When Marcella's lovely roommate Patty came over with Marcella for my 4th of July cookout last week she was wearing tight shorts and I couldn't help notice the not prominent but quite visible camel toe outline in her crotch. Instant hard on! Like most guys I just love camel toes! The first time I ever saw one way back when I was a horny teenager I almost shot my wad in my jeans right then and there! It was rather embarrassing because the camel toe was on my girlfriend Vicki's mother! There is just something so erotic about seeing the outline of that place we all love so much. I believe it was the great Robin Williams who once said of the vagina "It's the place we come out of as babies and then we spend the rest of our lives trying to get back in!" With the possible exception of my favorite quote "A stiff prick has no conscience!" Robin Williams' words are quite possibly as the truest words ever spoken!
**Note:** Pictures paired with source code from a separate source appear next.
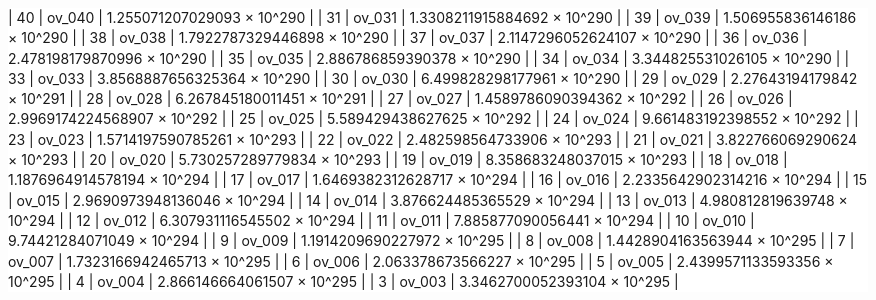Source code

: | 40 | ov_040 | 1.255071207029093 × 10^290 |
| 31 | ov_031 | 1.3308211915884692 × 10^290 |
| 39 | ov_039 | 1.506955836146186 × 10^290 |
| 38 | ov_038 | 1.7922787329446898 × 10^290 |
| 37 | ov_037 | 2.1147296052624107 × 10^290 |
| 36 | ov_036 | 2.478198179870996 × 10^290 |
| 35 | ov_035 | 2.886786859390378 × 10^290 |
| 34 | ov_034 | 3.344825531026105 × 10^290 |
| 33 | ov_033 | 3.8568887656325364 × 10^290 |
| 30 | ov_030 | 6.499828298177961 × 10^290 |
| 29 | ov_029 | 2.27643194179842 × 10^291 |
| 28 | ov_028 | 6.267845180011451 × 10^291 |
| 27 | ov_027 | 1.4589786090394362 × 10^292 |
| 26 | ov_026 | 2.9969174224568907 × 10^292 |
| 25 | ov_025 | 5.589429438627625 × 10^292 |
| 24 | ov_024 | 9.661483192398552 × 10^292 |
| 23 | ov_023 | 1.5714197590785261 × 10^293 |
| 22 | ov_022 | 2.482598564733906 × 10^293 |
| 21 | ov_021 | 3.822766069290624 × 10^293 |
| 20 | ov_020 | 5.730257289779834 × 10^293 |
| 19 | ov_019 | 8.358683248037015 × 10^293 |
| 18 | ov_018 | 1.1876964914578194 × 10^294 |
| 17 | ov_017 | 1.6469382312628717 × 10^294 |
| 16 | ov_016 | 2.2335642902314216 × 10^294 |
| 15 | ov_015 | 2.9690973948136046 × 10^294 |
| 14 | ov_014 | 3.876624485365529 × 10^294 |
| 13 | ov_013 | 4.980812819639748 × 10^294 |
| 12 | ov_012 | 6.307931116545502 × 10^294 |
| 11 | ov_011 | 7.885877090056441 × 10^294 |
| 10 | ov_010 | 9.74421284071049 × 10^294 |
| 9 | ov_009 | 1.1914209690227972 × 10^295 |
| 8 | ov_008 | 1.4428904163563944 × 10^295 |
| 7 | ov_007 | 1.7323166942465713 × 10^295 |
| 6 | ov_006 | 2.063378673566227 × 10^295 |
| 5 | ov_005 | 2.4399571133593356 × 10^295 |
| 4 | ov_004 | 2.866146664061507 × 10^295 |
| 3 | ov_003 | 3.3462700052393104 × 10^295 |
The image of sexy Patty and her camel toe has been in my mind all week and last night I jacked off fantasizing about fucking her. Oh God the more I write here, the more I know I can NEVER tell Marcella about this blog! I searched for some camel toe pictures to illustrate this post and am sitting here with another stiff cock I got while viewing them. More jacking off ahead as soon as I post this! Yeah I know...I'm a dirty old man and I should be ashamed of myself...but I just love camel toes!